New Anticancers and an Old Antiepileptic for Thrombosis
Histone deacetylase (HDAC) inhibitors interfere with the epigenetic control mechanism that helps to unwind nuclear chromatin and makes DNA more accessible to the transcriptional machinery; they generally decrease the transcription rate in nuclei where it is enhanced, and have one obvious application, as cytostatic drugs for cancer. However, HDACs can also act on non-histone proteins, and they can increase production of tissue plasminogen activator (t-PA) in endothelial cells which is a “last line of defense” in thrombosis.
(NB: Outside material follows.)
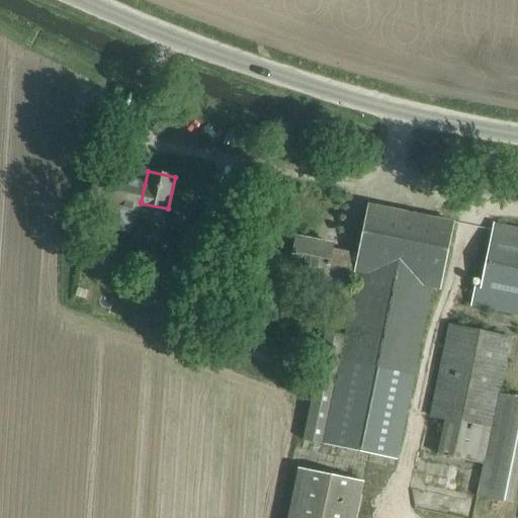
[(141,201),(145,185),(125,180),(126,178),(96,172),(89,201),(119,207),(121,197),(141,201)]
This has been described for Trichostatin A and butyrate (Biochem J. 1995;310 ( Pt 1) 171-6, PubMed; Cardiovasc Res 2011; 90(3) 457-63, PubMed). However these substances are not suitable for clinical use due to toxicity and poor pharmacokinetic properties, and hence potential in vivo use was never discussed. In WO/2012/120262(Individuals [SE]; Sept. 13, 2012) the inventors have shown that unexpectedly low concentrations doses of valproic acid (a known HDAC inhibitor) can increase or normalize an inflammation-suppressed t-PA production (a frequent condition in atherosclerosis) by completely off-setting the effects of TNF-alpha. Although this effect is seen with all HDAC inhibitors regardless of their subtype specificity, it is strongest with the hydroxamates (vorinostat, [Merck & Co.’s Zolinza(R)], belinostat[Topotarget / Spectrum Pharmaceuticals], givinostat, panobinostat[Novartis], PCI-24781, JNJ26481585, and SB939) which are pan-HDAC inhibitors.